:: Excerpt ::
::::

Not only are there a lot of pigs in the U.S., they’re also getting fatter as they feast on relatively cheap feed. While spring rains delayed corn plantings and sparked a recent rebound for the grain, prices are still down about 50% from a record in 2012. The average hog weight is almost 214 pounds, about 4 pounds more than the 10-year average.
“We have too many hogs,” said Don Roose, president of U.S. Commodities in West Des Moines, Iowa. “With lower corn prices, maybe we keep the weights higher, maybe we keep the expansion in place.”
Investors are betting that might be the case and are dumping their bullish wagers.
In the week ended June 25, investors held a hog net-long position of 33,207 futures and options, U.S. Commodity Futures Trading Commission data showed. The figure, which measures the difference between bets on a price increase and wagers on a decline, has dropped for five straight weeks to a three-month low. Long only holdings are down 13% from a peak in April.

::::

:: Required tasks ::
1: According to the hog market excerpt, what is the average hog weight?
2: In order, list every number that the hog market excerpt writes in digits.
3: Reproduce the hog market excerpt from the words "Not only are" through the words "the 10-year average.".

:: Recorded information ::
::::

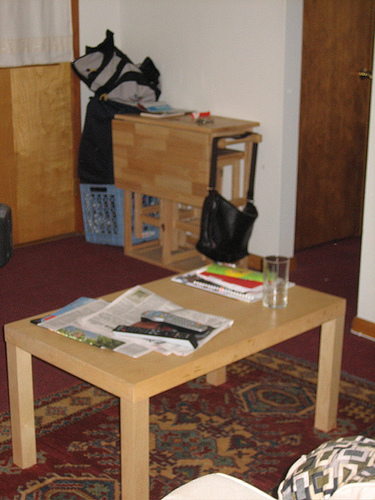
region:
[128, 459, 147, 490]
the table is wooden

::::

:: Worked solutions ::
1: Almost 214 pounds.

2: 50%, 2012, 214, 4, 10 (in "10-year"), 25 (in "June 25"), 33,207, 13%

3:
Not only are there a lot of pigs in the U.S., they’re also getting fatter as they feast on relatively cheap feed. While spring rains delayed corn plantings and sparked a recent rebound for the grain, prices are still down about 50% from a record in 2012. The average hog weight is almost 214 pounds, about 4 pounds more than the 10-year average.